L’istinto naturale è quello di aumentare la temperatura dell’intero forno. Ma questo è un errore: in questo modo le parti più sottili del vetro vengono surriscaldate, mentre le parti più spesse rimangono sotto-riiscaldate.
Ecco come risolviamo questo problema. Utilizziamo lampade infrarosse a quarzo su misura, capaci di riscaldare direttamente quelle zone difficili da raggiungere. In particolare, utilizziamo emettitori a onde corte. Si tratta di strumenti precisi per il riscaldamento: poiché concentrano molta energia in uno spazio ridotto, possiamo posizionarli proprio nei punti in cui il flusso d’aria è bloccato o dove i raggi infrarossi non riescono a raggiungere il materiale. Basta regolare la potenza e la lunghezza del tubo di quarzo fino a quando la quantità di calore prodotta corrisponde perfettamente alla massa del vetro.
Anche i componenti hardware sono importanti: utilizziamo quarzo di alta purezza, in grado di resistere ai cambiamenti bruschi di temperatura senza rompersi. Inoltre, non ci limitiamo a tubi dritti: se il vetro ha delle forme particolari, possiamo piegare o configurare le lampade in modo che seguano quelle forme. L’obiettivo è distribuire uniformemente il calore sul vetro, invece di riscaldarlo solo da un lato.
Per quanto riguarda i cavi elettrici, la scelta tra connettori R7 o altri tipi dipende dalla configurazione del sistema. Un consiglio utile: utilizzare terminali resistenti. I lunghi cicli di essiccazione causano danni ai punti di contatto; l’ultima cosa che vogliamo è che i cavi si brucino durante il processo.
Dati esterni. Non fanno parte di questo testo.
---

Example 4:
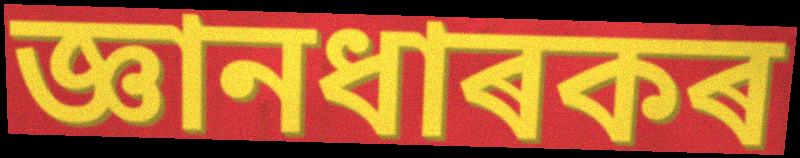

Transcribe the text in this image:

জ্ঞানধাৰকৰ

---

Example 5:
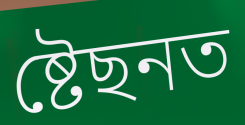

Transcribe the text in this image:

ষ্টেছনত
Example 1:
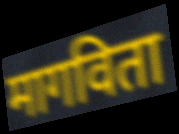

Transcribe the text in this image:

मागविता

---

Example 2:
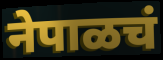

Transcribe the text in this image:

नेपाळचं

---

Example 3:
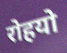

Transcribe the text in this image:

रोहयो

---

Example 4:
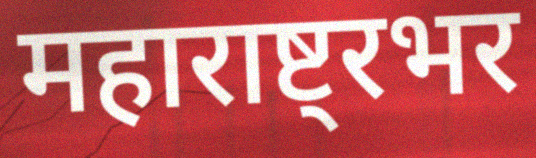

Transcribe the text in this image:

महाराष्ट्रभर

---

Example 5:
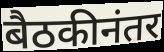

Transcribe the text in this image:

बैठकीनंतर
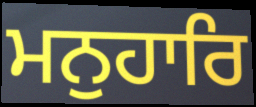
ਮਨੁਹਾਰਿ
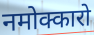
नमोक्कारो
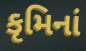
કૃમિનાં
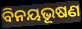
ବିନୟଭୂଷଣ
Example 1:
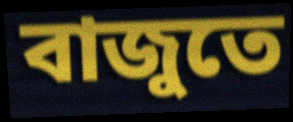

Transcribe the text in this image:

বাজুতে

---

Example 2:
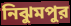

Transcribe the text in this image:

নিঝুমপুর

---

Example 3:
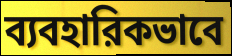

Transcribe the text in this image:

ব্যবহারিকভাবে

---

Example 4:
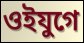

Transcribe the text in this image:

ওইযুগে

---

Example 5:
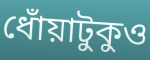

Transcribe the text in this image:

ধোঁয়াটুকুও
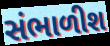
સંભાળીશ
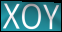
XOY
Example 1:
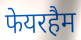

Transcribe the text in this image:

फेयरहैम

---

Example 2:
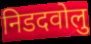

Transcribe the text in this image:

निडदवोलु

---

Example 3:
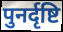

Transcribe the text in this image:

पुनर्दृष्टि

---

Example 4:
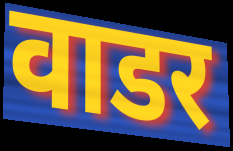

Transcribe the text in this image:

वाडर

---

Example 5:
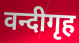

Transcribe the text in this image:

वन्दीगृह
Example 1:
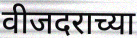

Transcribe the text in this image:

वीजदराच्या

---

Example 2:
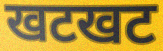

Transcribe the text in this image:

खटखट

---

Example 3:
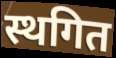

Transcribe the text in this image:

स्थगित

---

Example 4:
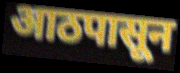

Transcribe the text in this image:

आठपासून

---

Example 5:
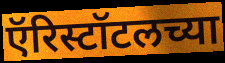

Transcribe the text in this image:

ऍरिस्टॉटलच्या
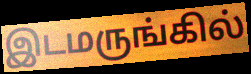
இடமருங்கில்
C’è però un problema: queste lampade ad alta densità di calore entrano in funzione immediatamente, ma consumano molta energia. Se si utilizzano troppe lampade per eliminare tutti i “punti freddi”, il quadro elettrico ne risentirà. È necessario anche assicurarsi che i ventilatori di raffreddamento siano in grado di gestire il calore aggiuntivo.
Inoltre, bisogna prestare attenzione alle estremità delle lampade: se non c’è una ventilazione sufficiente intorno a esse, i filamenti si bruceranno molto prima del previsto. Bisogna quindi garantire una buona circolazione d’aria, così i filamenti potranno durare più a lungo.